※ この題材は、日本教育工学振興会JAPET「実践事例アイディア集Vol.15」に掲載された。
動画やアニメーション、小説などのストーリー性のある作品づくりでは、問題を解決する過程で必要な吟味や批判などが頻繁に行われる。これは、発想力や構想力を育てることにもつながると考えられる。
そこで、動画を容易に作成できるというコンピュータの特性を生かして、ストーリーの展開を楽しみながら発想力、構成力などの造形感覚を養うことを目標とし、さらに他者の作品を引き継いでリレーすることによって刺激を受け、自己の造形表現に反映できるように工夫している。
題材の特徴
ポイント1 動くという不思議 ───────────────────────────
グーとパーのたった2枚の絵でも、素早く交互に入れ替えると動いて見えることに驚きの声が上がる。まるで途中の形も見えるように感じるから不思議だ。
これまでの体験を基に、脳が予測して画像を作り出しているのだろう。見ることと見えることの関係を考える良い機会である。
ポイント2 ネットワークを活用する ────────────────────────
携帯電話やインターネットの普及により、他者とリンクしているという感覚はこれまで以上に強くなっている。しかし、普段は自分と気の合うものとのやりとりである。だれとでも作品を通じてコラボレーションするというところがこの題材の魅力である。
リレーによって、作品はどんどん増殖していく。選択肢によってストーリーが変わる最近のゲームのようだ。
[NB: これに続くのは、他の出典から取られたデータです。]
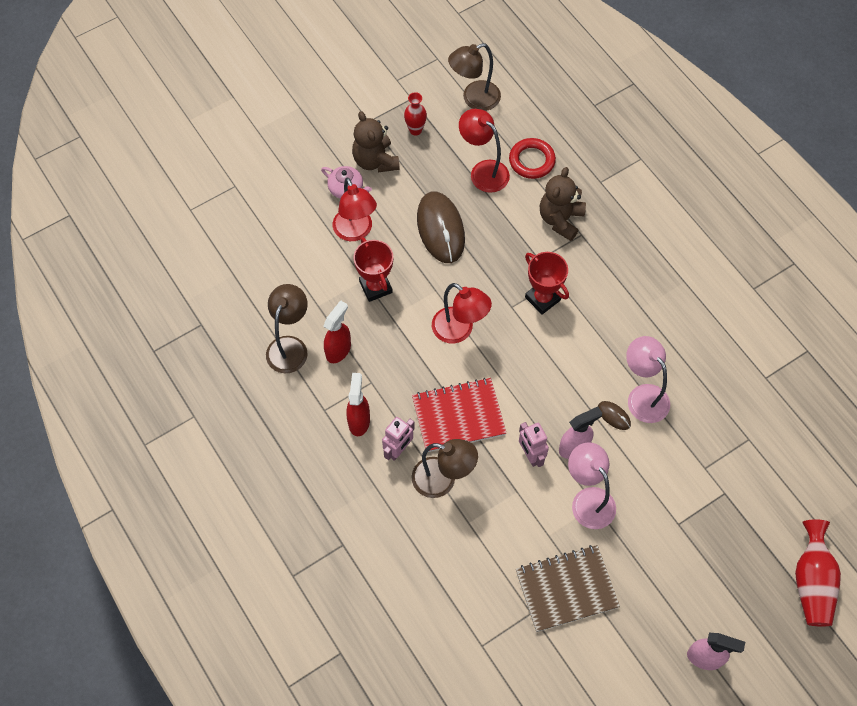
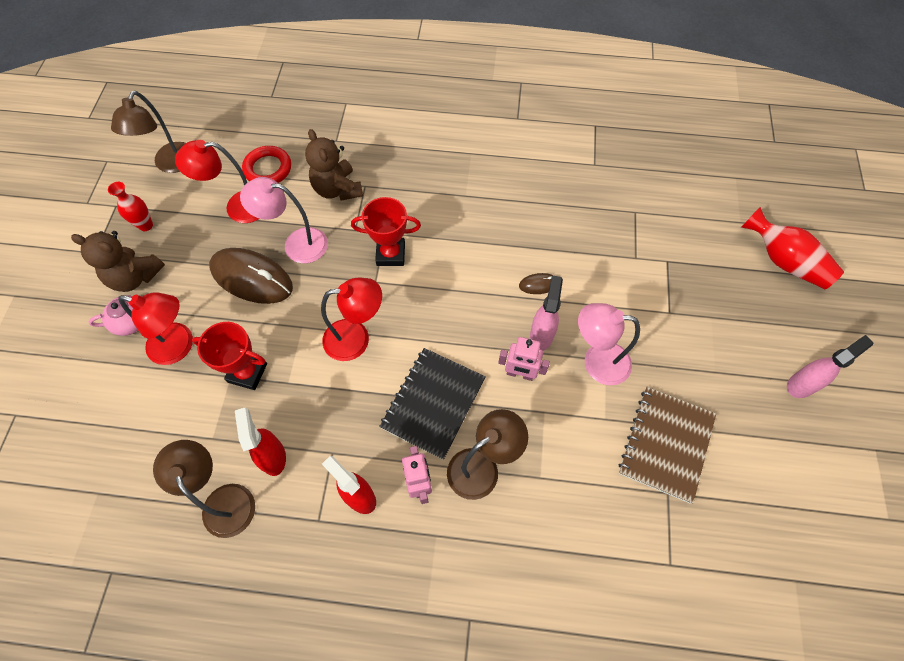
camera: 50 degrees left, 0 degrees up
(458, 416) = (433, 403): red notebook -> black notebook
(643, 396) = (539, 251): pink lamp -> pink lamp (296, 244)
ネットワークは、作品の可能性を無限に広げる。
ポイント3 「鑑賞」と「発表」の相互作用 ─────────────────────
リレーするときには、リレーしたい作品の選択(評価・判断)と、リレーしてもらえるような作品の提供(他者評価の予想・展開の効果)必要となってくる。
鑑賞による刺激と、発表による緊張が交互に行われることによって、これまで難しかった短時間での意識変革が行われていく。